Malone Ladonna, Fonseca Brian, Fagan Thomas, Gralla Jane, Wilson Neil, Vargas Daniel, DiMaria Micheal, Truong Uyen, Browne Lorna P
Department of Radiology, Children's Hospital Colorado, Aurora, Colorado, USA.
Department of Cardiology, Children's Hospital Colorado, Aurora, Colorado, USA.
Pediatr Cardiol. 2017 Apr;38(4):746-753. doi: 10.1007/s00246-017-1574-0. Epub 2017 Feb 16.
Percutaneous pulmonary valve intervention (PPVI) is a less invasive and less costly approach to pulmonary valve replacement compared with the surgical alternative. Potential complications of PPVI include coronary compression and pulmonary arterial injury/rupture. The purpose of this study was to characterize the morphological risk factors for PPVI complication with cardiac MRI and cardiac CTA. A retrospective review of 88 PPVI procedures was performed. 44 patients had preprocedural cardiac MRIs or CTAs available for review. Multiple morphological variables on cardiac MRI and CTA were compared with known PPVI outcome and used to investigate associations of variables in determining coronary compression or right ventricular-pulmonary arterial conduit injury. The most significant risk factor for coronary artery compression was the proximity of the coronary arteries to the conduit. In all patients with coronary compression during PPVI, the coronary artery touched the conduit on the preprocedural CTA/MRI, whilst in patients without coronary compression the mean distance between the coronary artery and the conduit was 4.9 mm (range of 0.8-20 mm). Multivariable regression analysis demonstrated that exuberant conduit calcification was the most important variable for determining conduit injury. Position of the coronary artery directly contacting the conduit without any intervening fat may predict coronary artery compression during PPVI. Exuberant conduit calcification increases the risk of PPVI-associated conduit injury. Close attention to these factors is recommended prior to intervention in patients with pulmonary valve dysfunction.

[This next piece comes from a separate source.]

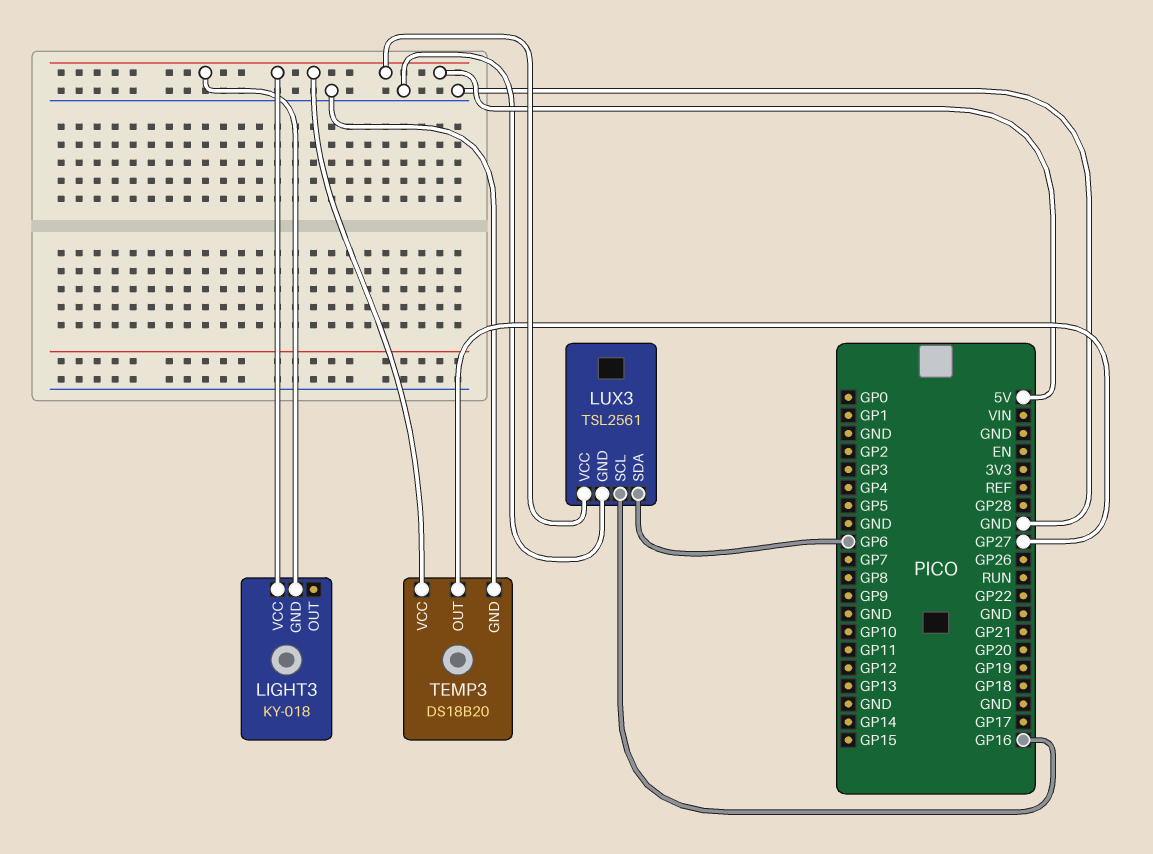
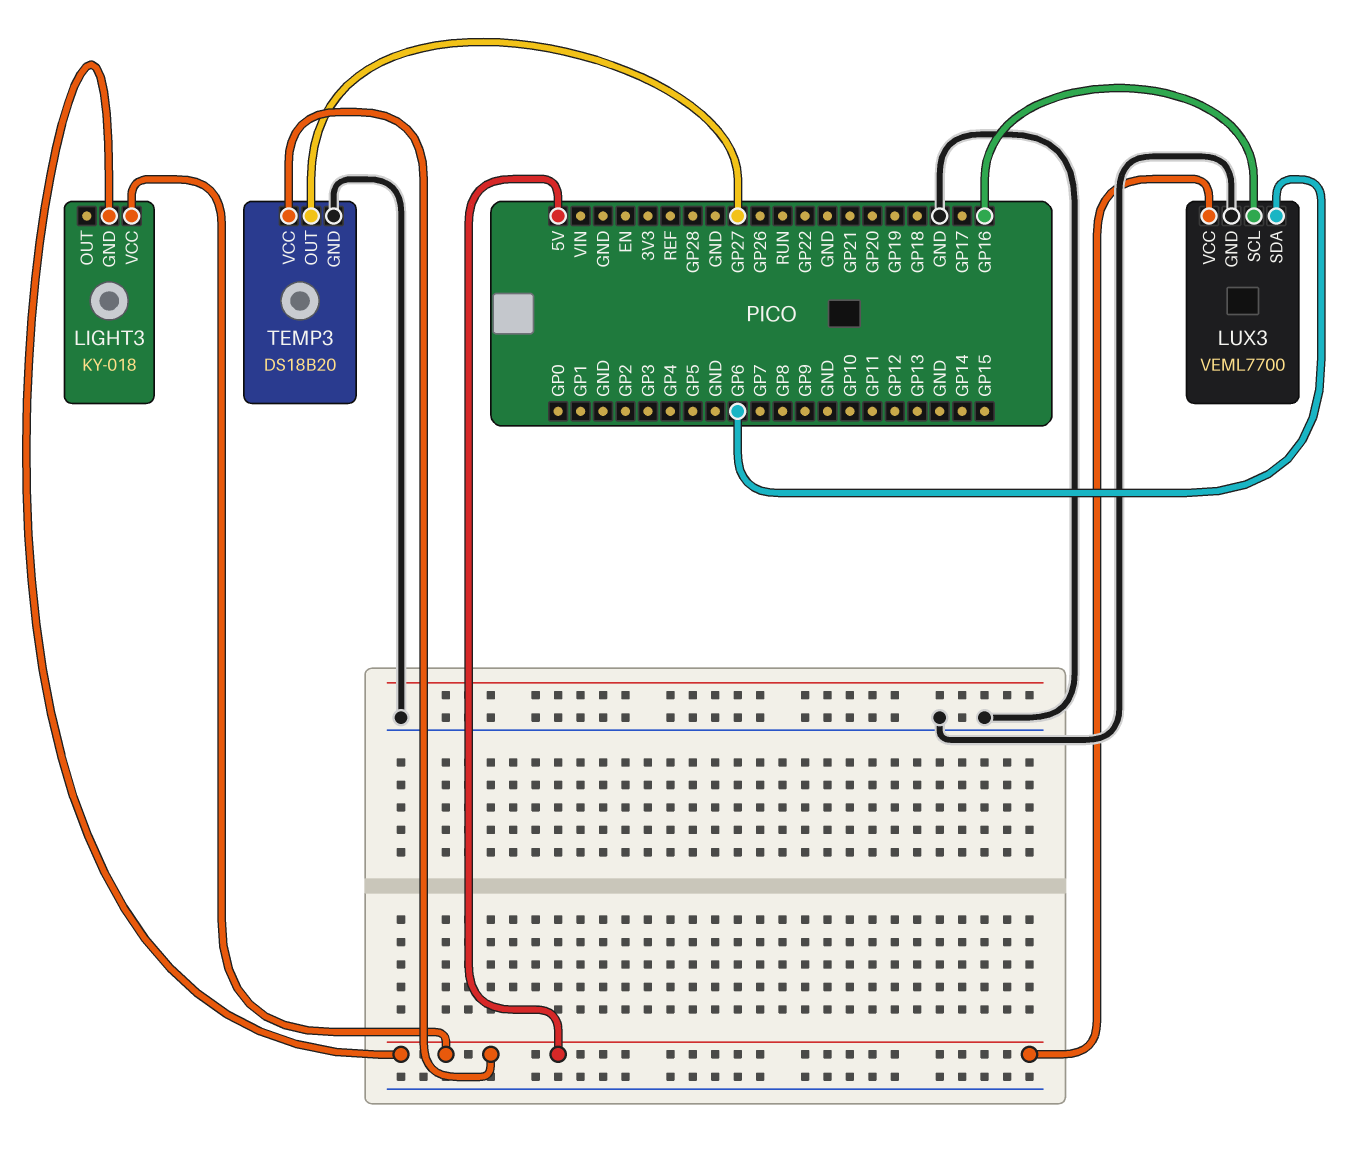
LUX3: TSL2561 -> VEML7700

与手术替代方案相比,经皮肺动脉瓣介入术(PPVI)是一种侵入性较小且成本较低的肺动脉瓣置换方法。PPVI的潜在并发症包括冠状动脉受压和肺动脉损伤/破裂。本研究的目的是通过心脏磁共振成像(MRI)和心脏计算机断层扫描血管造影(CTA)来确定PPVI并发症的形态学危险因素。对88例PPVI手术进行了回顾性研究。44例患者术前有心脏MRI或CTA可供评估。将心脏MRI和CTA上的多个形态学变量与已知的PPVI结果进行比较,并用于研究变量在确定冠状动脉受压或右心室-肺动脉导管损伤中的相关性。冠状动脉受压的最显著危险因素是冠状动脉与导管的接近程度。在所有PPVI期间发生冠状动脉受压的患者中,术前CTA/MRI显示冠状动脉与导管接触,而在无冠状动脉受压的患者中,冠状动脉与导管之间的平均距离为4.9毫米(范围为0.8-20毫米)。多变量回归分析表明,导管过度钙化是确定导管损伤的最重要变量。冠状动脉直接接触导管且无任何中间脂肪的位置可能预示PPVI期间冠状动脉受压。导管过度钙化会增加PPVI相关导管损伤的风险。对于肺动脉瓣功能不全的患者,建议在干预前密切关注这些因素。